Une autre façon d’inclure le caractère séquentiel des événements activités-déplacements est de calculer un taux d’entropie comme cela a été fait par Goulet-Langlois et al. (2017). En effet, ce

taux garde en mémoire les événements précédents et quantifie leurs dépendances. Pour argumenter leurs propos, les auteurs confrontent ensuite cet indice à une entropie classique qui mesure seulement la diversité et la répétitivité des événements. Leurs résultats confirment que la fréquence, mais aussi l’ordre des événements sont essentiels pour traiter la question de la variabilité des comportements. Dans un autre article (Goulet-Langlois et al., 2016), les mêmes auteurs proposent une méthode innovante pour déduire des comportements types à partir de séquences. À chaque usager ils associent une séquence continue d’aires d’activités sur quatre semaines, ensuite discrétisée et binarisée dans une matrice multidimensionnelle.
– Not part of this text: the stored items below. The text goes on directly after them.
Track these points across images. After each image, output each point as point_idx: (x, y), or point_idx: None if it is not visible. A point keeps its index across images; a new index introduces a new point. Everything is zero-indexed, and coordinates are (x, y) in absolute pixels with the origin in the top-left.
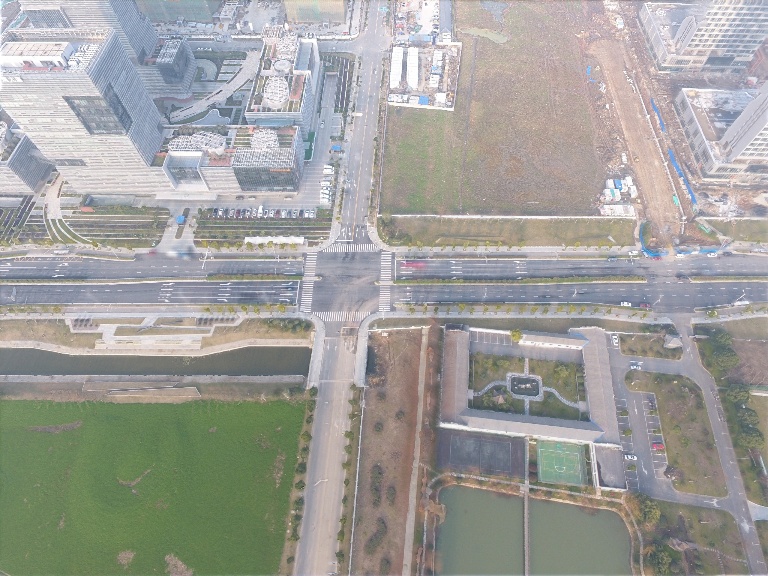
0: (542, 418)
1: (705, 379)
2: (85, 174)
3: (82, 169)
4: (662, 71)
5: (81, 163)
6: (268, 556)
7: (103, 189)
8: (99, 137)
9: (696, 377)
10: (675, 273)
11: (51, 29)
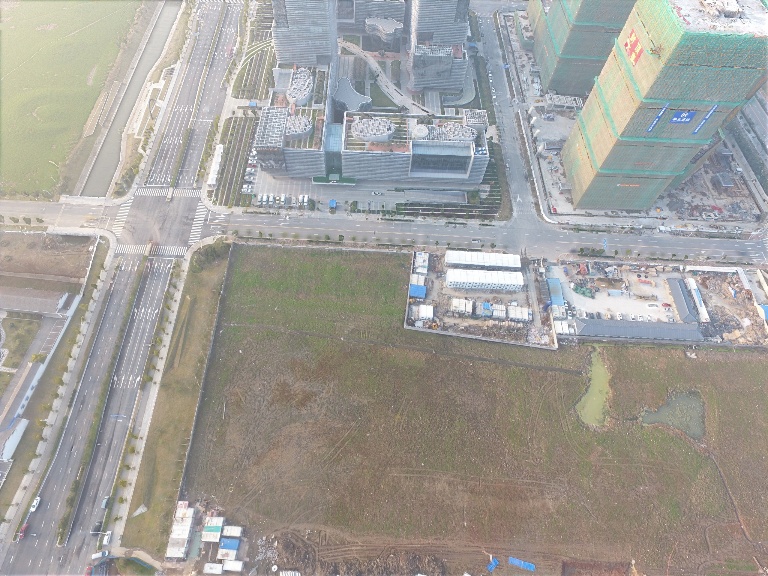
0: None
1: None
2: None
3: None
4: None
5: None
6: None
7: None
8: None
9: None
10: None
11: None
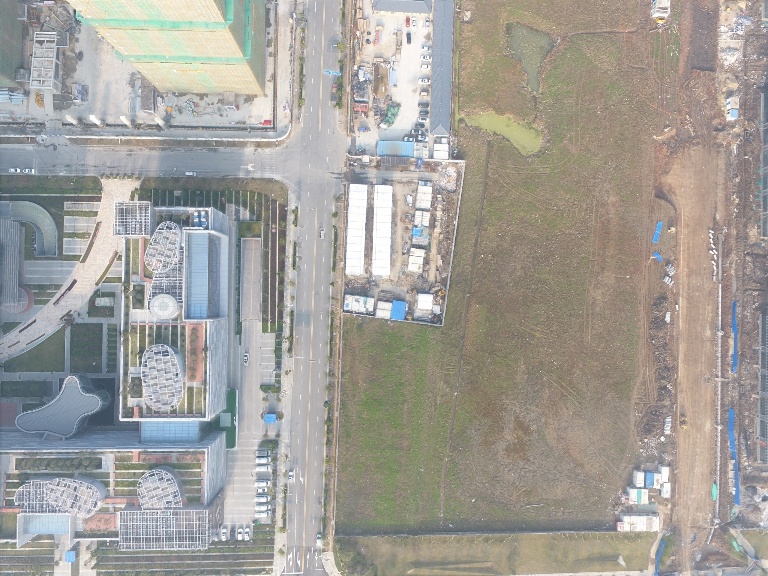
0: None
1: None
2: None
3: None
4: (767, 237)
5: None
6: None
7: None
8: None
9: None
10: None
11: None
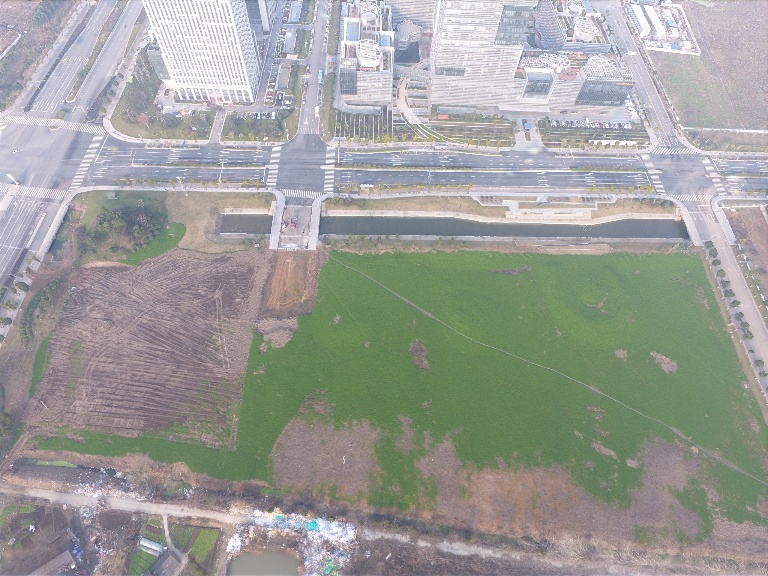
0: None
1: None
2: (454, 84)
3: (457, 79)
4: None
5: (457, 73)
6: (727, 352)
7: (456, 100)
8: (499, 47)
9: None
10: None
11: None
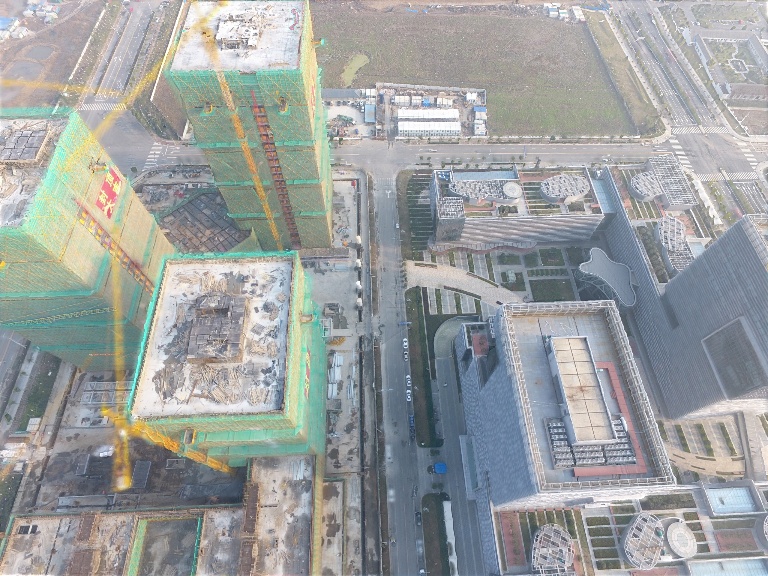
0: (761, 56)
1: (688, 2)
2: None
3: None
4: None
5: None
6: None
7: None
8: None
9: (689, 5)
10: (618, 1)
11: None
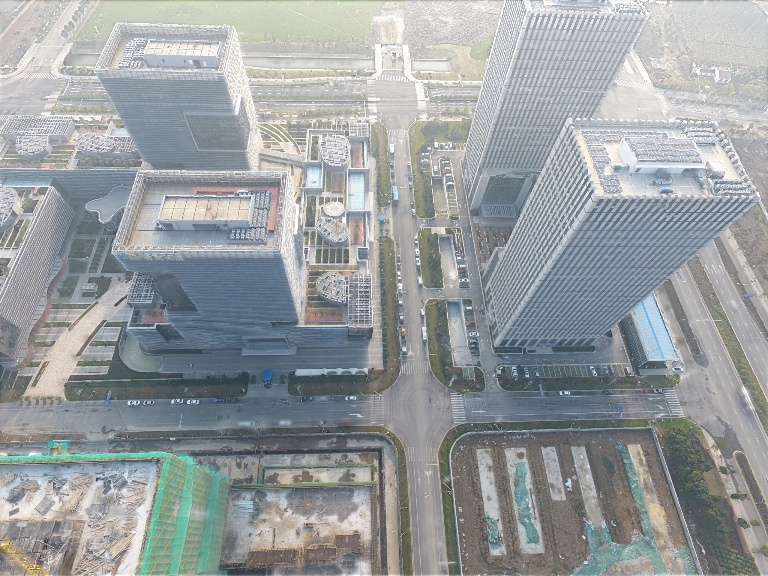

À l’aide d’une analyse en composantes principales (PCA), ils réduisent les dimensions de cette matrice et projettent chaque séquence sur les composantes principales les plus importantes pour obtenir un plus petit nombre de variables par usager. Une simple distance euclidienne peut alors être calculée pour comparer les séquences initiales.

Outre des séquences de caractères, des séquences de valeurs quantitatives peuvent être intéressantes à analyser dans un contexte de mobilité. Lorsque la variable étudiée est continue, l’analyste doit choisir des intervalles de temps discrets pour rapporter les quantités mesurées dans une séquence (Wilson, 1998). Ces séquences discrètes sont aussi appelées séries temporelles, définies comme la suite de valeurs numériques obtenues par des mesures séquentielles au cours du temps. Esling et Agon (2012) fournissent une revue de littérature des différents types d’analyses qui peuvent être faites et des méthodes qui peuvent être appliquées sur ces séquences. En particulier, ils recensent différentes mesures de similarité. La déformation temporelle dynamique (DTW ou Dynamic Time Warping) est un algorithme populaire qui en fait partie. Contrairement aux méthodes d’alignement, cette technique ne ramène pas les séquences comparées à la même longueur avec des suppressions-insertions, car un seul élément d’une séquence peut être associé à plusieurs éléments d’une autre séquence et inversement. Ces principes d’expansion et de compression sont expliqués et discutés par Kruskal et Liberman (1983). He et al. (2018) illustrent cette technique dans un cas concret du transport en utilisant des données de cartes à puce. Les auteurs construisent un série temporelle binaire de validations pour chaque carte et calculent ensuite la distance entre les séquences produites à l’aide de deux métriques : la distance de corrélation croisée (CDD ou cross-correlation distance) et la distance de déformation temporelle dynamique (DTW ou Dynamic Time Warping distance).